Welcome to GPRS documentation!

About gprs package

This package aims to generate the PRS model from GWAS summary statistics. It is designed to deal with the data format based on the GWAS catalog and GeneATLAS database GWAS summary statistics data.

  • Understanding the workflow of this package:

  1. Filter GWAS summary statistics files (remove duplicate SNPID and select significant SNPs by P-value)
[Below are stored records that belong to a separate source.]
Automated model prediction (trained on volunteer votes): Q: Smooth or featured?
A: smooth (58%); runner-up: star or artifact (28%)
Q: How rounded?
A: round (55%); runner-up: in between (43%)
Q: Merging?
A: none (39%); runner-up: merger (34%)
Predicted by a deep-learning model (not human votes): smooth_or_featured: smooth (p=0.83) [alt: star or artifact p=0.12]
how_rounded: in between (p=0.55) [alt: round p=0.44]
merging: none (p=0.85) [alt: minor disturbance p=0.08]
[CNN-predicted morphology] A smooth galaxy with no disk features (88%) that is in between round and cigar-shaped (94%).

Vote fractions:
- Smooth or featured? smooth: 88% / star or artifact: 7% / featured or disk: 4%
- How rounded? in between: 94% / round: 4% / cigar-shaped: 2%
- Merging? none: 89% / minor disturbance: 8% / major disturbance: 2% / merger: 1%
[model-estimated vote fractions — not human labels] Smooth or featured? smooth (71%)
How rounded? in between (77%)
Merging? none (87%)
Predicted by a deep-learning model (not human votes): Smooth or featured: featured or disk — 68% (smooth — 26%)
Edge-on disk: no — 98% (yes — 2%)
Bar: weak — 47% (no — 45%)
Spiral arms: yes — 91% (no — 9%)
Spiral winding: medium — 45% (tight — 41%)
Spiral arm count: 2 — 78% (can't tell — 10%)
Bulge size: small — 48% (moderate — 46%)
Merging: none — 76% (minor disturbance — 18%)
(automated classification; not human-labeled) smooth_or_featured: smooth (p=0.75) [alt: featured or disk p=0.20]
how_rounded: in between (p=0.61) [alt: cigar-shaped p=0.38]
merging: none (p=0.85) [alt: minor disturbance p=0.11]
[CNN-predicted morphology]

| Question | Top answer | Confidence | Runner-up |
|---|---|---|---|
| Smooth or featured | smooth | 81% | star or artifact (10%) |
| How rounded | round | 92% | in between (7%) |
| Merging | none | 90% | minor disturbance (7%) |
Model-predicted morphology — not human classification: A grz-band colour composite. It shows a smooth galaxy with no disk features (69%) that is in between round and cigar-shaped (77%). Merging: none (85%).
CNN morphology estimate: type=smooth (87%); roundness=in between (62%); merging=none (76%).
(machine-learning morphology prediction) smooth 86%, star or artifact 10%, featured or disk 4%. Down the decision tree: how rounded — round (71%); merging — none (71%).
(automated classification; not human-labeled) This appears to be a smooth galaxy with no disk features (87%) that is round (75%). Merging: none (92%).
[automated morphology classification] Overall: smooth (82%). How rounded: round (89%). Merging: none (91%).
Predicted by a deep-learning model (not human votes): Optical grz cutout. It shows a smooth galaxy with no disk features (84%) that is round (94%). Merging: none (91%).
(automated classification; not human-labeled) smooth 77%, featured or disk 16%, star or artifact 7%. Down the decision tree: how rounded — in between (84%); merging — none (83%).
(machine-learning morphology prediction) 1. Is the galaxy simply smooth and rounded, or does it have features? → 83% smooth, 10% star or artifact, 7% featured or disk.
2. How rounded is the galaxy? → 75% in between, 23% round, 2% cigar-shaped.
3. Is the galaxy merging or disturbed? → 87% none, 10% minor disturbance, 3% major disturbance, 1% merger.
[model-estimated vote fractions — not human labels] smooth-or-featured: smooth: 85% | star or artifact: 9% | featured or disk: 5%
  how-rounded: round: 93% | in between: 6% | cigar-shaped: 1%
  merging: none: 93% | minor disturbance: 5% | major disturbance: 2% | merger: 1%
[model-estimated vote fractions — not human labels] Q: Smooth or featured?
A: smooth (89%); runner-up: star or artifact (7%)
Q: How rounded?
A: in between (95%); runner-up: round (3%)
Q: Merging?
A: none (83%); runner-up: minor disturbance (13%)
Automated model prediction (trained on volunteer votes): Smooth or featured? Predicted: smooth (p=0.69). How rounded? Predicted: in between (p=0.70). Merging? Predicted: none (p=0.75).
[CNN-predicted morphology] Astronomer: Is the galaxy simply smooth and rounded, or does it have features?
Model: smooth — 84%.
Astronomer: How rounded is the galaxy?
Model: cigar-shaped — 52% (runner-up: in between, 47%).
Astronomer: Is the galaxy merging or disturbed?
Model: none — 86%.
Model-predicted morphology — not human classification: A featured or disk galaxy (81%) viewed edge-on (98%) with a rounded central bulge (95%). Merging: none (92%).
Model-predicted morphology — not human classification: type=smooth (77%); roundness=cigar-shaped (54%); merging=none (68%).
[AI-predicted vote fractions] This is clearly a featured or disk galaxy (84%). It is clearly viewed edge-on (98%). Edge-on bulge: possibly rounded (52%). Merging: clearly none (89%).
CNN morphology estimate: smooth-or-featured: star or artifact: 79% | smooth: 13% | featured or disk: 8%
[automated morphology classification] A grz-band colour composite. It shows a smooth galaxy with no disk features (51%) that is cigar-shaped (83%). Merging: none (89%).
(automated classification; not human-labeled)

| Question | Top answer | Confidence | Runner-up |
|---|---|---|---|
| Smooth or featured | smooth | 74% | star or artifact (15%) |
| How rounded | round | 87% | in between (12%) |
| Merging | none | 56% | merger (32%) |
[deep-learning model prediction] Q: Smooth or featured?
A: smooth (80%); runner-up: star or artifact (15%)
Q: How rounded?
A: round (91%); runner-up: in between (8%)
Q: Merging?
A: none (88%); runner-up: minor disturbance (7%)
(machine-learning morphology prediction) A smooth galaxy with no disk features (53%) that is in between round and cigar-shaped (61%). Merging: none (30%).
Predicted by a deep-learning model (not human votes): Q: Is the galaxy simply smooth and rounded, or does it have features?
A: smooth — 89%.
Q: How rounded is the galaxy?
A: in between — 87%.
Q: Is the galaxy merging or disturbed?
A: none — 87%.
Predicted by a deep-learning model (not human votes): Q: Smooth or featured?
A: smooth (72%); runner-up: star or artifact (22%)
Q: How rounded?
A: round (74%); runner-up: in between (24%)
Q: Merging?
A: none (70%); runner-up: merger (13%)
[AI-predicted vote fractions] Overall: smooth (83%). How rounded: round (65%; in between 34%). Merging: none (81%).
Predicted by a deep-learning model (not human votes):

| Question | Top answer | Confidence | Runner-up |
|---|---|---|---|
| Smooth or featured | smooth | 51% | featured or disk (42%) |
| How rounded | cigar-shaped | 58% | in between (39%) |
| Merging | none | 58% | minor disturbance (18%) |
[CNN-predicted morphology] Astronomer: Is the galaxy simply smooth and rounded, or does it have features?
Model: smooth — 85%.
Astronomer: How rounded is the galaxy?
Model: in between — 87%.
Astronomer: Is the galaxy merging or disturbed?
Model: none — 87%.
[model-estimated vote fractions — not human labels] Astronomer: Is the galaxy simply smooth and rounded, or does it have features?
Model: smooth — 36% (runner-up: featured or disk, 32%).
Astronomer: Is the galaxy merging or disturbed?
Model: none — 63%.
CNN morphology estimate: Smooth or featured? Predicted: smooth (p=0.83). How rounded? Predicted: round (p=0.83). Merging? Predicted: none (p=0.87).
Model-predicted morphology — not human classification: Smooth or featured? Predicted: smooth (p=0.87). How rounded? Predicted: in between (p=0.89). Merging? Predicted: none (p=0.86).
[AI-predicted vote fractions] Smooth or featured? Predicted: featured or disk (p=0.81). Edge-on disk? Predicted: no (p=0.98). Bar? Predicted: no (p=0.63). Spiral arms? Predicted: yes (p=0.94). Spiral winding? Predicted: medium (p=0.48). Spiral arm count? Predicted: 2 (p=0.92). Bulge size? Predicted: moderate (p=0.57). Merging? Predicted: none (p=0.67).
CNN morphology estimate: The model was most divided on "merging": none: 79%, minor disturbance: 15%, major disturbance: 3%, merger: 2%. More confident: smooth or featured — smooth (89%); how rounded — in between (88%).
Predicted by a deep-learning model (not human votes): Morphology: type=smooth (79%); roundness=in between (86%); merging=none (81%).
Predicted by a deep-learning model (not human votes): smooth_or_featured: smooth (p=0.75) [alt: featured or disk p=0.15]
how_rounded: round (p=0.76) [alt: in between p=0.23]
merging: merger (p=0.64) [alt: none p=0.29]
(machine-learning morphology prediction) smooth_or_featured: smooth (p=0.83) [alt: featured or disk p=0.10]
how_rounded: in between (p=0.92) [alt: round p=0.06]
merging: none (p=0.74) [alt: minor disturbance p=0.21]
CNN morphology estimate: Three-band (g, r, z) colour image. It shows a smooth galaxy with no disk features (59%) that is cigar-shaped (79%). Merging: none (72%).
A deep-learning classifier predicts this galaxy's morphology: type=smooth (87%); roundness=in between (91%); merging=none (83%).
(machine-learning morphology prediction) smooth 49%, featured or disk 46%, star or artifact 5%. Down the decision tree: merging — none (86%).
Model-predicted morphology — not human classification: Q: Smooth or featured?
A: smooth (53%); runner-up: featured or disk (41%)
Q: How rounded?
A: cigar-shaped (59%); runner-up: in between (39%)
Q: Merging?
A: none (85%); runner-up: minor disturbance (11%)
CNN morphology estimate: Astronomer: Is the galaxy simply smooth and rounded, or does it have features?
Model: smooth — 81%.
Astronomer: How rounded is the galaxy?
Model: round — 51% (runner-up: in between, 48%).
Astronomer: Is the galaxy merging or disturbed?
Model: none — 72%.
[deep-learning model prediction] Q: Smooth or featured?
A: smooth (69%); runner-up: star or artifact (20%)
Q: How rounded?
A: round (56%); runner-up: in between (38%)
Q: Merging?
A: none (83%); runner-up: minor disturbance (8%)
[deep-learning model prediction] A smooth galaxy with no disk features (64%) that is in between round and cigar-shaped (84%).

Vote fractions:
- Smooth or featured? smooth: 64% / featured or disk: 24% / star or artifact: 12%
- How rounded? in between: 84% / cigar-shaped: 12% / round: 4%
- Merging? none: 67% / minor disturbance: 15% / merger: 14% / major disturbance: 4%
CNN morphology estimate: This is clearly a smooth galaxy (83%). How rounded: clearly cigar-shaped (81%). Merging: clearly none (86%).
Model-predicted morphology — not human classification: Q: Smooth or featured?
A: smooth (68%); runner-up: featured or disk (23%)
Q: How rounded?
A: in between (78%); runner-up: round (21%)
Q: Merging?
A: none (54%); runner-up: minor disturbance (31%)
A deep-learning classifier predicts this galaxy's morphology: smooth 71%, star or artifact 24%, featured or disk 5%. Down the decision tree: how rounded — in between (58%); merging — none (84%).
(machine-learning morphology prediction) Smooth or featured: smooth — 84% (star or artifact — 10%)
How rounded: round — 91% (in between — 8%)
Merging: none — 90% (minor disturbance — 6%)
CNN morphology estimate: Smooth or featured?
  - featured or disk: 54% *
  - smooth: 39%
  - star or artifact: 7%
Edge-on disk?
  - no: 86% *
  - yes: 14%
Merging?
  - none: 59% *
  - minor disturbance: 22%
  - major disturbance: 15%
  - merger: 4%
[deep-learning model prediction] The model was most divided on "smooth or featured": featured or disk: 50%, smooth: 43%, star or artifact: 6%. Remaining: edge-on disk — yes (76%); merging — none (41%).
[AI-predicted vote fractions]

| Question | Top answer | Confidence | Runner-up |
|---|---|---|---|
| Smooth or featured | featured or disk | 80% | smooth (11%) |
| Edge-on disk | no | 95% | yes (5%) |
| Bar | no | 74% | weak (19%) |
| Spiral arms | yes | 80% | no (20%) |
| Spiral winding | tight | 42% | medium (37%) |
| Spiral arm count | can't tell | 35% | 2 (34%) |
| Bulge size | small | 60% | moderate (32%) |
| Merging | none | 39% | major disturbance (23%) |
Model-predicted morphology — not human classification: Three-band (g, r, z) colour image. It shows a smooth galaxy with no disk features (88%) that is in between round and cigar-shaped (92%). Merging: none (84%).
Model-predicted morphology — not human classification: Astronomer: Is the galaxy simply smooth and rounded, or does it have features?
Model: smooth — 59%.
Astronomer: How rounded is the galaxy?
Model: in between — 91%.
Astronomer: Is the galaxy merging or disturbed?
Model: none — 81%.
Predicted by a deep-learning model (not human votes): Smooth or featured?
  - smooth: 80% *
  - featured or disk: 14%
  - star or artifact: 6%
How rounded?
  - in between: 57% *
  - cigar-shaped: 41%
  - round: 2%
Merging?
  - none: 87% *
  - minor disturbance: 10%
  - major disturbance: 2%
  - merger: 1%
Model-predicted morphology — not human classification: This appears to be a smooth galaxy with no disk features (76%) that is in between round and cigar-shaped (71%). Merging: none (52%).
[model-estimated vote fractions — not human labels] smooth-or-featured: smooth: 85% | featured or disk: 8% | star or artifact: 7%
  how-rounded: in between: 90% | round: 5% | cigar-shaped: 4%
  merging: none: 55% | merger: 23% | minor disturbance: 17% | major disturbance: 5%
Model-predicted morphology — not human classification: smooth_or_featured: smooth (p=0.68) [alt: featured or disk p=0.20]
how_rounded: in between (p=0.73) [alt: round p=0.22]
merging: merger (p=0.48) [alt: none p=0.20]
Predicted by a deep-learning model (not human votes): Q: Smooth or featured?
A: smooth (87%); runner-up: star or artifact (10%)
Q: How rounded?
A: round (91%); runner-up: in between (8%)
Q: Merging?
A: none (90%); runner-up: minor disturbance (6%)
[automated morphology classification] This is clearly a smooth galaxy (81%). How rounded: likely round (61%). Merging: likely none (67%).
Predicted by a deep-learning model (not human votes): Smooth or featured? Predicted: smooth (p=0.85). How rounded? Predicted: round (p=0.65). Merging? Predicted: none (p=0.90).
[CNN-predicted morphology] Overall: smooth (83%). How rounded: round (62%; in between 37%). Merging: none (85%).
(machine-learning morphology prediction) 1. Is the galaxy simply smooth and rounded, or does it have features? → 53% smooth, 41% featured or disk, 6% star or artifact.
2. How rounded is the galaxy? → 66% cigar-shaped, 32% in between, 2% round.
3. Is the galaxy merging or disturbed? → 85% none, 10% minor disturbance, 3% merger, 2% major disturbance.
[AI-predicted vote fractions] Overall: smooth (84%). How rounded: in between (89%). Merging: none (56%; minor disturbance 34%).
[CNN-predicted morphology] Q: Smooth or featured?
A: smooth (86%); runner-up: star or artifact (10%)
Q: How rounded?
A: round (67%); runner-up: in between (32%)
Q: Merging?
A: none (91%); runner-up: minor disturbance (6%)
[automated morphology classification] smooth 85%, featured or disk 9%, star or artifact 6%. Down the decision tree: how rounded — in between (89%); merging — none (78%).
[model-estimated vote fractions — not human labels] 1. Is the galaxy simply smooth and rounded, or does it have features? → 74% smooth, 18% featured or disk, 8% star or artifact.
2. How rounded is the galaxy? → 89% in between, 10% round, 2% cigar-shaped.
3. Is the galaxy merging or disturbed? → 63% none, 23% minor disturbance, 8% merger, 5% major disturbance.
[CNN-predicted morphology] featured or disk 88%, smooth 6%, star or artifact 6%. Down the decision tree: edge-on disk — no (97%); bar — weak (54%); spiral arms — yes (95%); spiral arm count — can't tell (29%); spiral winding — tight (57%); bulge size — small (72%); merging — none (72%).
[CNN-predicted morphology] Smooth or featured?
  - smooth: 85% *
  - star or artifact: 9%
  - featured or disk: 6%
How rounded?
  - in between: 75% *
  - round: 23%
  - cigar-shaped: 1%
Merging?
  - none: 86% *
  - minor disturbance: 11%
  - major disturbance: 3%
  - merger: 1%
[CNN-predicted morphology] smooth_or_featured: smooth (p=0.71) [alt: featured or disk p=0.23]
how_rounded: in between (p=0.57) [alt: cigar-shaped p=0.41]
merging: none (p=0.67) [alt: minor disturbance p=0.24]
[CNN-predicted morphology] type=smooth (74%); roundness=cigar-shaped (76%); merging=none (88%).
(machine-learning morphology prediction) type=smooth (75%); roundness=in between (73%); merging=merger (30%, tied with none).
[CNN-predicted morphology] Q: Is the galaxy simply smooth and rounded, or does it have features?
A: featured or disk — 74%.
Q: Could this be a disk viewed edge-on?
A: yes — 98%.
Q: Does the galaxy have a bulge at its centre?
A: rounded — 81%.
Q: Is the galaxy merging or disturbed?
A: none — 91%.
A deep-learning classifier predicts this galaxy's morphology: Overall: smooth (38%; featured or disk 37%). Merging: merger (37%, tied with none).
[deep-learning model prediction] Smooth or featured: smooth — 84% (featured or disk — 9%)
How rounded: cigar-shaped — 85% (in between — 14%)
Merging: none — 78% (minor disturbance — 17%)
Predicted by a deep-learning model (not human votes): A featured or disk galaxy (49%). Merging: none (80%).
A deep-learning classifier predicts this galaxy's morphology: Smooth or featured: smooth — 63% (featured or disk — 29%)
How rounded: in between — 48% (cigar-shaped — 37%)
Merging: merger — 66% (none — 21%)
  2. Generate bfiles by Plink1.9

  3. Do clumping by Plink1.9

  4. Generate PRS model by Plink2.0

  5. Calculate statistic value of PRS model

Environment setup

  1. Setup virtualenv

$ python3 -m venv venv

  1. Activate virtualenv

$ source ./venv/bin/activate

  1. Install this package

$ pip install -e .

  • Twelve commands in gprs:

  1. geneatlas-filter-data

  2. gwas-filter-data

  3. generate-plink-bfiles

  4. clump

  5. select-clump-snps

  6. build-prs

  7. combine-prs

  8. prs-statistics

  9. combine-prs-stat

  10. transfer_atcg (optional)

  11. sub-setpop (optional)

  12. generate_plink_bfiles_w_individual_info (optional)

  13. random_draw_samples_from_fam (optional)

  14. subset_vcf_w_random_sample (optional)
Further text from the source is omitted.